The Mahabharata Home
"Karna said,--'We have never heard of such an act (as this one of Draupadi), performed by any of the women noted in this world for their beauty. When the sons of both Pandu and Dhritarashtra were excited with wrath, this Draupadi became unto the sons of Pandu as their salvation. Indeed the princess of Panchala, becoming as a boat unto the sons of Pandu who were sinking in a boatless ocean of distress, hath brought them in safety to the shore.'"
Vaisampayana continued,--"Hearing these words of Karna in the midst of the Kurus,--viz., that the sons of Pandu were saved by their wife,--the angry Bhimasena in great affliction said (unto Arjuna),--'O Dhananjaya, it hath been said by Devala three lights reside in every person, viz., offspring, acts and learning, for from these three hath sprung creation. When life becometh extinct and the body becometh impure and is cast off by relatives, these three become of service to every person. But the light that is in us hath been dimmed by this act of insult to our wife. How, O Arjuna, can a son born from this insulted wife of ours prove serviceable to us?

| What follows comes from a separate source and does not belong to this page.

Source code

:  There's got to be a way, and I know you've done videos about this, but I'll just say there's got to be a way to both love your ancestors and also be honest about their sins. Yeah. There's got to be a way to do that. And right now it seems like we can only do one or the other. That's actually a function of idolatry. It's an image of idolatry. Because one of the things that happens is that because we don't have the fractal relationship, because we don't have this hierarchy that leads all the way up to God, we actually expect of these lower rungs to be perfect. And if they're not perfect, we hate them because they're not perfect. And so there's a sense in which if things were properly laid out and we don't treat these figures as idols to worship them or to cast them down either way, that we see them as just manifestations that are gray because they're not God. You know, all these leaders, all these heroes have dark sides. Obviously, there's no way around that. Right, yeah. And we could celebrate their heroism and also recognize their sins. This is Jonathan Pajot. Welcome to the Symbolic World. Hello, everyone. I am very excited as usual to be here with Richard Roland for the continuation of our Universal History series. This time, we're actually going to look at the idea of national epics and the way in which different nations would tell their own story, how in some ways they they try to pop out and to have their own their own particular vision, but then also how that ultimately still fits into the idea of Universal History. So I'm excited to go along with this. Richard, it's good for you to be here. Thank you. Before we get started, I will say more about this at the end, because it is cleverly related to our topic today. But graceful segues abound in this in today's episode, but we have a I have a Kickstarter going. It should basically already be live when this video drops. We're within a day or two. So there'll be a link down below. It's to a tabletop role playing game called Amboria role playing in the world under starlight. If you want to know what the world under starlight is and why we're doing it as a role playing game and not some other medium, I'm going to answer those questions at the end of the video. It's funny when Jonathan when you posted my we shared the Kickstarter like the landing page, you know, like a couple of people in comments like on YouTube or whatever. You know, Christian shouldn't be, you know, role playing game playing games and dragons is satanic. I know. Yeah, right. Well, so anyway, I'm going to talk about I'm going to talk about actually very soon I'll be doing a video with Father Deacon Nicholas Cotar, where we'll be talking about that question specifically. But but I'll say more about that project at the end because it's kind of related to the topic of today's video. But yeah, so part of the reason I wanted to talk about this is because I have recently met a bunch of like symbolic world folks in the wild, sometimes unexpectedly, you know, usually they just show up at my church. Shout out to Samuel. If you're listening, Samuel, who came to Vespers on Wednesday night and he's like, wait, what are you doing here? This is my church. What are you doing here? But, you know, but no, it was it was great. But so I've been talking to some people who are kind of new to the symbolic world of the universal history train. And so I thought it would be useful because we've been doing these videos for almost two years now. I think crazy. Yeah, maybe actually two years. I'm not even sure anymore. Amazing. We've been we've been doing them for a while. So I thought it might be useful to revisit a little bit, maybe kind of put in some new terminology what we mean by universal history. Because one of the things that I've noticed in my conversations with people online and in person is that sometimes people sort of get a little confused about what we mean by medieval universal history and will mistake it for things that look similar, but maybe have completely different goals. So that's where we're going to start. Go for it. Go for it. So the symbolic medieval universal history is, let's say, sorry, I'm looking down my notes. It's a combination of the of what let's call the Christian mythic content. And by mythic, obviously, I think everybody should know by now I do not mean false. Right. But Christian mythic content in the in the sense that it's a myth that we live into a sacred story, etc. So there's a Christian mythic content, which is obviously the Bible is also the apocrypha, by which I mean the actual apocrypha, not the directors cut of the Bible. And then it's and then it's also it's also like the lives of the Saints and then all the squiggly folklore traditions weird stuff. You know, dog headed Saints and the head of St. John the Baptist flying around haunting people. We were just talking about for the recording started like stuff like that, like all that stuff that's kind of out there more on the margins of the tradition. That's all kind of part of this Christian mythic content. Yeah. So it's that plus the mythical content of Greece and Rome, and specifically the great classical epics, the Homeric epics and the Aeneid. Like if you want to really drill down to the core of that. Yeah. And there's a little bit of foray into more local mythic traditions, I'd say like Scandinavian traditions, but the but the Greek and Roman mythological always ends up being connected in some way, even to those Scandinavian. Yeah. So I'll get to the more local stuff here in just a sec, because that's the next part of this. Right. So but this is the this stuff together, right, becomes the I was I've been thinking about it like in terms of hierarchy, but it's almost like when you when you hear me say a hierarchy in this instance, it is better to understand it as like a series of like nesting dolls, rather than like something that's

"Arjuna replied,--'Superior persons, O Bharata, never prate about the harsh words that may or may not be uttered by inferior men. Persons that have earned respect for themselves, even if they are able to retaliate, remember not the acts of hostility done by their enemies, but, on the other hand, treasure up only their good deeds.'
'Bhima said,--'Shall I, O king, slay, without loss of time all these foes assembled together, even here, or shall I destroy them, O Bharata, by the roots, outside this palace? Or, what need is there of words or of command? I shall slay all these even now, and rule thou the whole earth, O king, without a rival. And saying this, Bhima with his younger brothers, like a lion in the midst of a herd of inferior animals, repeatedly cast his angry glances around. But Arjuna, however, of white deeds, with appealing looks began to pacify his elder brother. And the mighty-armed hero endued with great prowess began to burn with the fire of his wrath. And, O king, this fire began to issue out of Vrikodara's ears and other senses with smoke and sparks and flames. And his face became terrible to behold in consequence of his furrowed brows like those of Yama himself at the time of the universal destruction. Then Yudhishthira forbade the mighty hero, embracing him with his arms and telling him 'Be not so. Stay in silence and peace.' And having pacified the mighty-armed one with eyes red in wrath, the king approached his uncle Dhritarashtra, with hands joined in entreaty."